Dopo nove giorni di segregazione, la giovanissima Franca non si rassegnò ad accettare ciò che il contesto sociale si aspettava da lei, e cioè una passiva accettazione della sua nuova condizione, per cui decise di denunciare il suo stupratore. La sua scelta fu estremamente coraggiosa per un doppio ordine di motivi: innanzitutto perchè è stata la prima donna a rifiutare il “matrimonio riparatore”, noncurante dei ricatti e delle minacce della stessa comunità in cui viveva, e in secondo luogo perchè il suo sequestratore era Filippo Melodia, nipote del mafioso Vincenzo Rimi. Con lui Franca si era fidanzata qualche tempo prima ma aveva deciso di lasciarlo quando s’accorse che stava seguendo le orme malavitose dello zio. Una decisione alla quale il ragazzo aveva reagito dando fuoco al vigneto e al casolare della famiglia Viola e minacciando il padre di lei con una pistola. Filippo venne arrestato ma uscito di prigione era più che mai deciso a riprendersi Franca. Cosa che fece nel modo raccontato prima. Il gesto di Filippo trovò appiglio nella morale del tempo secondo cui una ragazza ormai non più vergine non avrebbe potuto sposare nessun altro se non il proprio violentatore, salvando così il suo “onore” e quello della sua famiglia, e anche nell’articolo 544 (oggi abrogato) del codice penale italiano il quale stabiliva che qualora un uomo avesse commesso nei confronti di una donna nubile ed illibata, stupro o violenza carnale punibile con la pena prevista dall’art. 519 e seg., onde evitare il processo o al fine di far cessare la pena detentiva inflitta, poteva offrire alla parte lesa il matrimonio riparatore. Una norma del genere si basava sull’idea, superata solo diversi anni dopo, che la violenza sessuale fosse da considerarsi un oltraggio alla morale e non un reato contro la persona.

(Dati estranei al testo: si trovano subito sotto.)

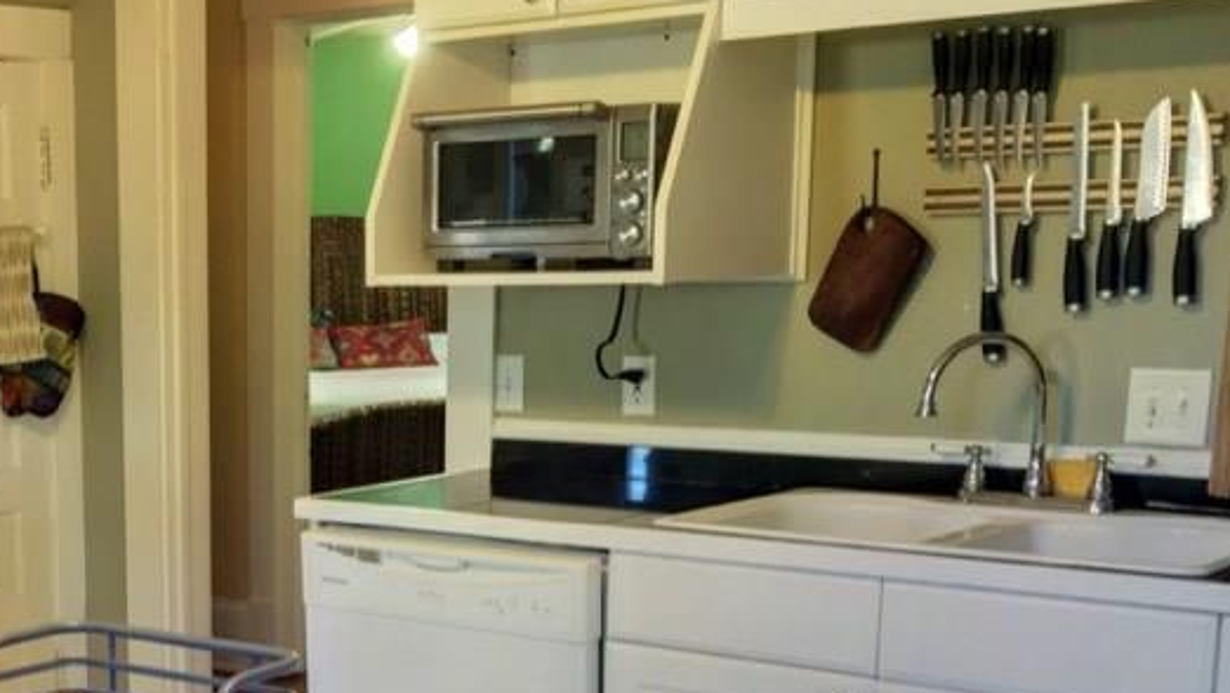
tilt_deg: -11.4
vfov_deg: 19.0
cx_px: 115
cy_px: 669
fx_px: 2023
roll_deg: +1.6
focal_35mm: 62
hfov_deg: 32.1
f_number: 2.2
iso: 80
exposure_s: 1/30
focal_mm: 4.15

Franca rifiutò tutto questo e grazie alla sua coraggiosa iniziativa, un anno dopo il suo violentatore venne condannato per sequestro di persona e violenza sessuale e con lui gli altri suoi amici in veste di complici. Affrontare il processo non fu per lei una cosa semplice, ma ebbe il sensibile ed intelligente appoggio del padre Bernardo che la difese contro le ingiurie dei compaesani, contro certa stampa diffamatoria, contro gli avvocati, contro una legge ingiusta e contro chiunque osasse puntarle il dito contro. Aver ottenuto la condanna del suo aguzzino ha fatto di Franca Viola un vessillo della lotta per l’emancipazione delle donne ed un simbolo della crescita civile dell’Italia post bellica, contribuendo a sradicare un modo aberrante di concepire il rapporto uomo-donna fondato sulla prevaricazione e sulla violenza.
Pochi anni dopo i fatti, nella vita di Franca apparve Giuseppe Ruisi, un amico d’infanzia che, in nome di un amore autentico e noncurante delle possibili rappresaglie da parte della famiglia del condannato, la sposò nel 1968. Giuseppe Saragat, allora Presidente della Repubblica, inviò alla coppia un dono di nozze per manifestare la solidarietà di tutti gli italiani e i due sposi furono anche ricevuti da papa Paolo VI in udienza privata. Il regista Damiano Damiani ispirandosi alla vicenda di Franca realizzò il film La moglie più bella, con una giovanissima Ornella Muti, mentre la scrittrice Beatrice Monroy nel 2012 ha raccontato la sua storia nel libro ‘Niente ci fu’.
Oggi Franca Viola vive ancora ad Alcamo, ha due figli, e l’8 marzo 2014, in occasione della Festa della Donna, è stata insignita dall’allora Presidente della Repubblica Giorgio Napolitano dell’onorificenza di Grande Ufficiale dell’Ordine al Merito della Repubblica Italiana.